Let me clarify that these are just a few sentences from the introduction and the book is not all about Nick vs. Hermann. As you must have figured out by now, Nick’s punches are deadly and unrelenting, and I would like to shield the L&D children from those.

A micro encounter

Our team had a recent encounter with Nick when we were working on our new eBook on microlearning (have you downloaded the free book yet?).

During our research, we found that Nick supported the rather radical view that “the LMS is at best a compliance and event management system, and has little to offer the learning organization.” Moreover, he believed that if we embraced microlearning, it was tantamount to “replacing one terrible idea with another”.

After much debate, we decided that Nick’s views deserved a separate book and including those in the microlearning compendium would have caused some confusion. (Do you think we ought to have included Nick? Read the book and let us know why.)

Resources and not courses

Nick would rather have a smart resource than a short course. If you want to navigate a busy junction, would you prefer a three-minute course or a Google map?

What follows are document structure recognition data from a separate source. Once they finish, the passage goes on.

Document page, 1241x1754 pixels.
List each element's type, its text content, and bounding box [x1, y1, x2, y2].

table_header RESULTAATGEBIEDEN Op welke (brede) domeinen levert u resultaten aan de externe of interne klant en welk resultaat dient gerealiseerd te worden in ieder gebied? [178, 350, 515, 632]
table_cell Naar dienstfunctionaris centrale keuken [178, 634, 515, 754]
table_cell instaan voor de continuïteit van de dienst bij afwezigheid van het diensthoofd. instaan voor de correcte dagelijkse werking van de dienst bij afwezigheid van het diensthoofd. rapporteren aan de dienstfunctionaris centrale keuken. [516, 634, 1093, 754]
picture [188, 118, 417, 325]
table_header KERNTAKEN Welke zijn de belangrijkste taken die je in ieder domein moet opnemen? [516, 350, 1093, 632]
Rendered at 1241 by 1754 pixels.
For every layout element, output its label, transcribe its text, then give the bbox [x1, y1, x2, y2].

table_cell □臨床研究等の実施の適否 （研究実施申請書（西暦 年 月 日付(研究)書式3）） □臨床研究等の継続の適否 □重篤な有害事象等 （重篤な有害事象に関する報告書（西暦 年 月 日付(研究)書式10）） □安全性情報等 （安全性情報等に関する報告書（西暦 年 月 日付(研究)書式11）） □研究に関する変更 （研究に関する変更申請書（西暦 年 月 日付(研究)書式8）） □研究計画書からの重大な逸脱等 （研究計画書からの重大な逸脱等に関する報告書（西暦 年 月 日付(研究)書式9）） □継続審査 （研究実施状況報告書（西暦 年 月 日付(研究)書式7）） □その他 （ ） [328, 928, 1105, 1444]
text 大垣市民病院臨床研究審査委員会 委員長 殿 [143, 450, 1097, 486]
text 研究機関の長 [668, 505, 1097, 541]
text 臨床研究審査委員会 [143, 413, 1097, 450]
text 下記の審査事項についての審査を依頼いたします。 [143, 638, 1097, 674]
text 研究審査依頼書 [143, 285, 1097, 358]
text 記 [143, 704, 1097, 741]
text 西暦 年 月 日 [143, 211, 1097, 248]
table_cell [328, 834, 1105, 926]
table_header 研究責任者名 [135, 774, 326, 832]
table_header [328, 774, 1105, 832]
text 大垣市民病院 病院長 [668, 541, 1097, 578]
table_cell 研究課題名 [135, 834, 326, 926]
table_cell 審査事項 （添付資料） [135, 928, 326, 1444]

Nick did not buy our argument that microlearning was essentially a resource.

“The primary aim of resources is to improve performance by reducing the need to learn—so we cannot really call them ‘micro-learning’. Resources are context-centric, whilst micro-learning is content-centric.”

This is what Roger Schank, another L&D heavyweight, has to say in his foreword to Nick’s book: “Nick talks about resources for learning. He is right about what he says and his evidence for what he says is spot on. But, in my opinion, resources are not an alternative to courses, at least not an alternative to well-designed courses. Courses are a bad idea, of course, if what we mean by courses is lectures, or readings, followed by a multiple-choice test. In my view, traditional courses need to be replaced by deep dives into real problems.”

Read when ready

Nick’s tilts are unsparing, and he is definitely not targeting windmills. When I am beginning my journey in learning, I need time to take baby steps, navigate the terrain, and ensure that I am in the good books of my business parents. If Nick’s radical ideas swoosh in and swamp me, my thinking can get a little muddled. Hence my advice to read Nick only after you are ready.

Unless you are eager and willing to start your learning with some unlearning.